▶ _ASSIGNED TASK_: Please print the text of every row below line for line and unchanged, leaving out the pictures.

▶ _DATA PROVIDED_:

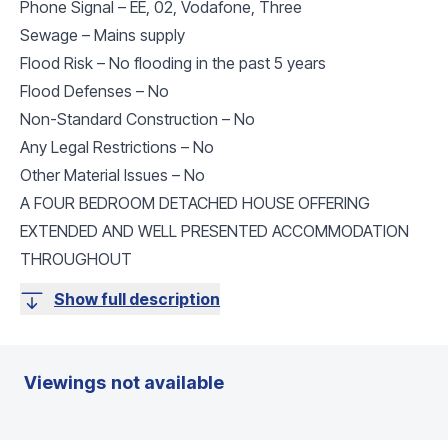
Phone Signal – EE, 02, Vodafone, Three
Sewage – Mains supply
Flood Risk – No flooding in the past 5 years
Flood Defenses – No
Non-Standard Construction – No
Any Legal Restrictions – No
Other Material Issues – No
A FOUR BEDROOM DETACHED HOUSE OFFERING
EXTENDED AND WELL PRESENTED ACCOMMODATION
THROUGHOUT
Show full description
Viewings not available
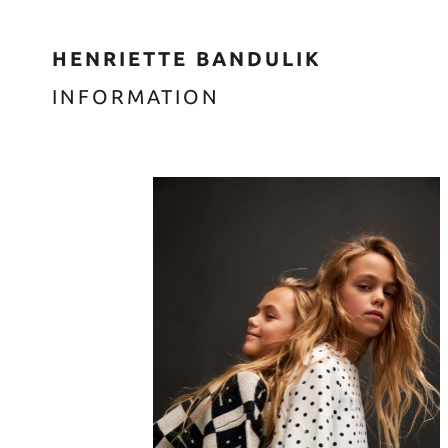
HENRIETTE BANDULIK
INFORMATION
enter t
enter t
enter t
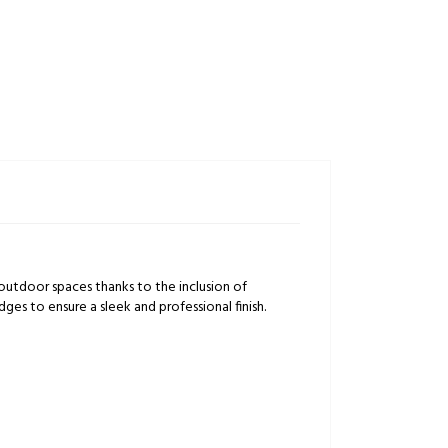
outdoor spaces thanks to the inclusion of
ges to ensure a sleek and professional finish.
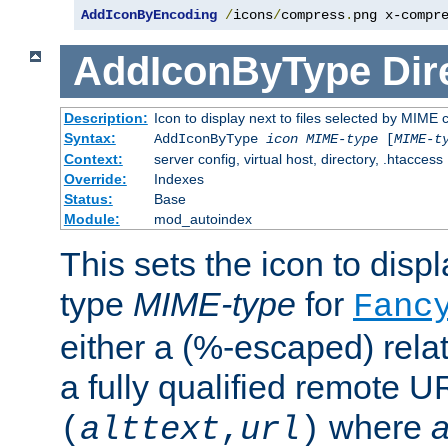
AddIconByEncoding
/
icons
/
compress
.
png x-compr
AddIconByType
Dir
Description:
Icon to display next to files selected by MIME 
Syntax:
AddIconByType
icon
MIME-type
[
MIME-t
Context:
server config, virtual host, directory, .htaccess
Override:
Indexes
Status:
Base
Module:
mod_autoindex
This sets the icon to displa
type
MIME-type
for
Fanc
either a (%-escaped) relat
a fully qualified remote U
where
a
(
alttext
,
url
)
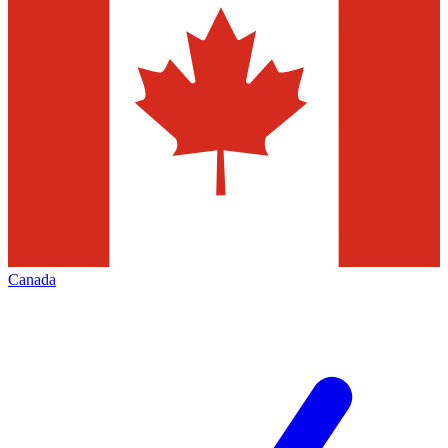
Canada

▶ _SOLVED EXERCISE_:
Phone Signal – EE, 02, Vodafone, Three
Sewage – Mains supply
Flood Risk – No flooding in the past 5 years
Flood Defenses – No
Non-Standard Construction – No
Any Legal Restrictions – No
Other Material Issues – No
A FOUR BEDROOM DETACHED HOUSE OFFERING
EXTENDED AND WELL PRESENTED ACCOMMODATION
THROUGHOUT
Show full description
Viewings not available
HENRIETTE BANDULIK
INFORMATION
enter t
enter t
enter t
outdoor spaces thanks to the inclusion of
ges to ensure a sleek and professional finish.
AddIconByEncoding
/
icons
/
compress
.
png x-compr
AddIconByType
Dir
Description:
Icon to display next to files selected by MIME 
Syntax:
AddIconByType
icon
MIME-type
[
MIME-t
Context:
server config, virtual host, directory, .htaccess
Override:
Indexes
Status:
Base
Module:
mod_autoindex
This sets the icon to displa
type
MIME-type
for
Fanc
either a (%-escaped) relat
a fully qualified remote U
where
a
(
alttext
,
url
)
Canada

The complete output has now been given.